■ **Try it**
Where the material below has a line containing "Name | Type", start repeating exactly, and keep going through the line containing "### HTTP request headers", with no other lines.

• • • •

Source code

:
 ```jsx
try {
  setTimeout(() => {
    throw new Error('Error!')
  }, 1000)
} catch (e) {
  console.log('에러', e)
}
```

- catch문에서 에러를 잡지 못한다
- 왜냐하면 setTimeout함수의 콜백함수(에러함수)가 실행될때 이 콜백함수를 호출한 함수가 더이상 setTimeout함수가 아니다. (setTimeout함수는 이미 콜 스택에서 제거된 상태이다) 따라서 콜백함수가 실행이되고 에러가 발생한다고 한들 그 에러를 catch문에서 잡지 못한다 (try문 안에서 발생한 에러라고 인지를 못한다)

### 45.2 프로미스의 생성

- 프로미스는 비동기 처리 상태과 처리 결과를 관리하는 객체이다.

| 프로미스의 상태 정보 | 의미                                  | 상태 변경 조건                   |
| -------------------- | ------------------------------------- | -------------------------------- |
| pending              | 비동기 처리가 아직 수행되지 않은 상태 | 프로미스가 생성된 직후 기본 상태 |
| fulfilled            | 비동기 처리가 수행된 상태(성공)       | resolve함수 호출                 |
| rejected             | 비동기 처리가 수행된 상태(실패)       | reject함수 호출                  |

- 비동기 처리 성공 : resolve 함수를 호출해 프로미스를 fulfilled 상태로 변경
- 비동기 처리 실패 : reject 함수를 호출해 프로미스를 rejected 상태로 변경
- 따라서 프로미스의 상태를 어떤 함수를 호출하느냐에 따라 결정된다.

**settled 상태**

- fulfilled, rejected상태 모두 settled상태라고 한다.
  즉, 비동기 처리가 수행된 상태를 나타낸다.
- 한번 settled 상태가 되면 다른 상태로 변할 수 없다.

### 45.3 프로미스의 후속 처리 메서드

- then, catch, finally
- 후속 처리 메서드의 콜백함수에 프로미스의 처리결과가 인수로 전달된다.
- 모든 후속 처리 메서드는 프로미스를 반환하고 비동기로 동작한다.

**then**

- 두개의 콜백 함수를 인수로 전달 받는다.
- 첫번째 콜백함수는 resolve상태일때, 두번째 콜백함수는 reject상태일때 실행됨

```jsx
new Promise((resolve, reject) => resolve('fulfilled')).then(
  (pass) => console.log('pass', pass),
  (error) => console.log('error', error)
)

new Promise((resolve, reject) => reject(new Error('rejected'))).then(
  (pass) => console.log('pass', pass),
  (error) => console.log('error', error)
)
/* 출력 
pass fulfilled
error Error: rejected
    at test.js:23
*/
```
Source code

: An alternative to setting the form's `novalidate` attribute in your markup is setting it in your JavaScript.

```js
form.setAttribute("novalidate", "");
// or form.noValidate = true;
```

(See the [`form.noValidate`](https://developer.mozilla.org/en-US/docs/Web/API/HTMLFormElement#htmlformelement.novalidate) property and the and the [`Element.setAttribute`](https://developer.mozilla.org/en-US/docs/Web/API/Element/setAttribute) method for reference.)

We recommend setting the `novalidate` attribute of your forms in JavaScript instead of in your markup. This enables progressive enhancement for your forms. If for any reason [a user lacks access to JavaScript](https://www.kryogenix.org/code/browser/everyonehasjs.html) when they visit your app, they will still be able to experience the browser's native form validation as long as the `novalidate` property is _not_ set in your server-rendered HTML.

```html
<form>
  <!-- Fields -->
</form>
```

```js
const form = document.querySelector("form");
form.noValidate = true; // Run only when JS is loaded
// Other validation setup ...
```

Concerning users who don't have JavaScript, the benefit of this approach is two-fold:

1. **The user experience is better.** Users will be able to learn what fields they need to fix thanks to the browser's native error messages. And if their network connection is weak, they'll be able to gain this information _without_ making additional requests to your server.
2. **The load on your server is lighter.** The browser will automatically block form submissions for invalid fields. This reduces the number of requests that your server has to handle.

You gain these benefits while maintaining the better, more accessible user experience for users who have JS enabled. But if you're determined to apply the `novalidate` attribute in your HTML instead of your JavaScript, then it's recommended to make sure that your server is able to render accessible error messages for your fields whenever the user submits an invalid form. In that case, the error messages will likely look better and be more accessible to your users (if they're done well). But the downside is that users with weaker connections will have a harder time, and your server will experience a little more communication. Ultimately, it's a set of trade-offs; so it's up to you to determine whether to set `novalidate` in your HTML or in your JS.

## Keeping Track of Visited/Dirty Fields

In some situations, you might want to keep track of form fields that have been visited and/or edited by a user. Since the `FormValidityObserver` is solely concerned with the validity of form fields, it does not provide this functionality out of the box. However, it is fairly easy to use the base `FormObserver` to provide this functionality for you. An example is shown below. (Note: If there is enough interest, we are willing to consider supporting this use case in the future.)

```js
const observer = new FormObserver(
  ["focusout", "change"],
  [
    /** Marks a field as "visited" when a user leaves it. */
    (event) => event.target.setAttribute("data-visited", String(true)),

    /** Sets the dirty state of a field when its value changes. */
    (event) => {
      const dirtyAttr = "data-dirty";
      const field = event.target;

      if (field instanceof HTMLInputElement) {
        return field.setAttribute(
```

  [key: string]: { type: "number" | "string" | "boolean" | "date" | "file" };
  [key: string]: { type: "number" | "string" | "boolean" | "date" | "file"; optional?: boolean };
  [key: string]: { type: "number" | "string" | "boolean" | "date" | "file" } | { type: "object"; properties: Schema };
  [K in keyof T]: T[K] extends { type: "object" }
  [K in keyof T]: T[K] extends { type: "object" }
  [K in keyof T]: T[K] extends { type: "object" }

• • • •

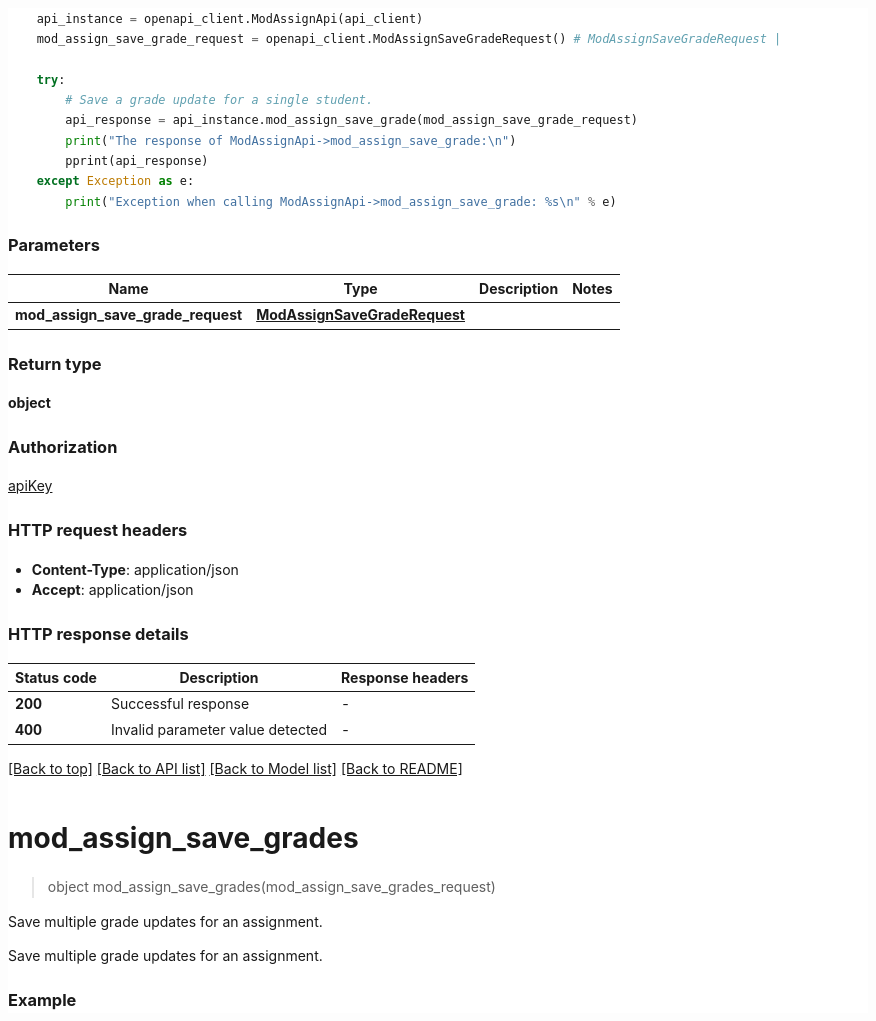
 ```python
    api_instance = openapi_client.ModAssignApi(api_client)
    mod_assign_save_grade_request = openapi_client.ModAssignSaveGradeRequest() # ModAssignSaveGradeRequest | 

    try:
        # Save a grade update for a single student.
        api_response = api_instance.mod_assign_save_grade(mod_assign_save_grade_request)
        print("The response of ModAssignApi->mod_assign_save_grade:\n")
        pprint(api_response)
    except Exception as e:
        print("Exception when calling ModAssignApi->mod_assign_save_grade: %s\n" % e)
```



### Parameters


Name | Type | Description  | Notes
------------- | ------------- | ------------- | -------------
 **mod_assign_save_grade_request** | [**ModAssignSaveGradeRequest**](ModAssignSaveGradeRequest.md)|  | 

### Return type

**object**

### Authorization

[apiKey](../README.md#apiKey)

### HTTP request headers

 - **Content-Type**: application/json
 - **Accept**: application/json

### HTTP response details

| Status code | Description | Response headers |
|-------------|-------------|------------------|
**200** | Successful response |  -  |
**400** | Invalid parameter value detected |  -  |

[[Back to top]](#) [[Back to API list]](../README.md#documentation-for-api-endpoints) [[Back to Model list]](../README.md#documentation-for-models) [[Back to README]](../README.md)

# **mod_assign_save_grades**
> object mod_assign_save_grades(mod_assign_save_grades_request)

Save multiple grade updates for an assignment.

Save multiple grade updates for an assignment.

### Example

• • • •

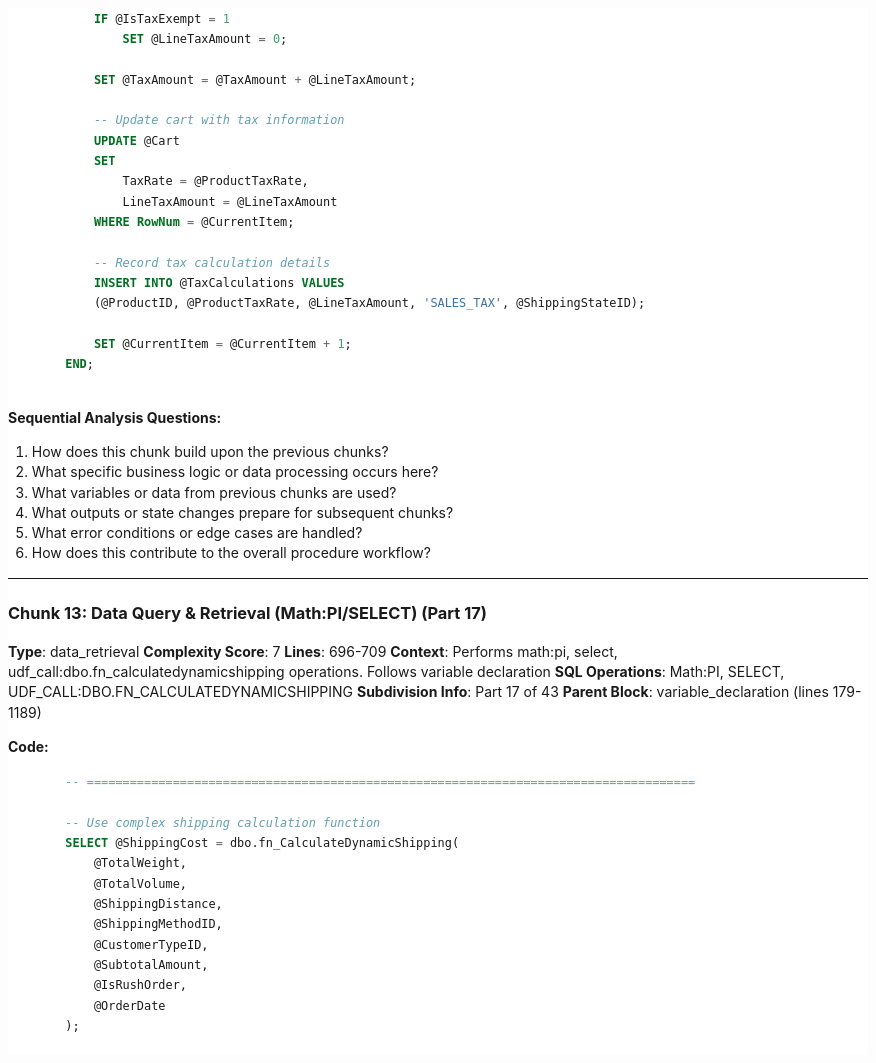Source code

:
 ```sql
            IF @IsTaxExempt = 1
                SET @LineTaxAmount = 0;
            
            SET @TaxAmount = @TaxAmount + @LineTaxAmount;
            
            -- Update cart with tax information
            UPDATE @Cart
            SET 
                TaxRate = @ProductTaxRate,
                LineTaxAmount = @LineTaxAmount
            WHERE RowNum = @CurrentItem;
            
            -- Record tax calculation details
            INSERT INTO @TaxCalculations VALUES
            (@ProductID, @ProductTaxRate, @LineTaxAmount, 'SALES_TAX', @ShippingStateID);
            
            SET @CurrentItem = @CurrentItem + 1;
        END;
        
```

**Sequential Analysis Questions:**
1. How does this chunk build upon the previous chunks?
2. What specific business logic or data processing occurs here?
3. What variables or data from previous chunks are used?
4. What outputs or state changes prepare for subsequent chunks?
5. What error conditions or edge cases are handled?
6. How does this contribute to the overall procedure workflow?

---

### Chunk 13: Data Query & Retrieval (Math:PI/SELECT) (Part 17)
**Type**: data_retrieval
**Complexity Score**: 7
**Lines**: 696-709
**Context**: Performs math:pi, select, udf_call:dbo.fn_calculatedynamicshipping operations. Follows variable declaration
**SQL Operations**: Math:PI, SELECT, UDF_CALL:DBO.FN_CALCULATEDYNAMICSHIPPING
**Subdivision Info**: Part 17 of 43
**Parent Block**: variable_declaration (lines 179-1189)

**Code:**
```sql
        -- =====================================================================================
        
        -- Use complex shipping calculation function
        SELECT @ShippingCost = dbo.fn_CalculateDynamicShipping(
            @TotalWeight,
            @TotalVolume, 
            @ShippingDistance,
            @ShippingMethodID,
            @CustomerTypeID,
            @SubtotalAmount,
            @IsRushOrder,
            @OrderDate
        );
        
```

• • • •

■ **Response area**
Name | Type | Description  | Notes
------------- | ------------- | ------------- | -------------
 **mod_assign_save_grade_request** | [**ModAssignSaveGradeRequest**](ModAssignSaveGradeRequest.md)|  | 

### Return type

**object**

### Authorization

[apiKey](../README.md#apiKey)

### HTTP request headers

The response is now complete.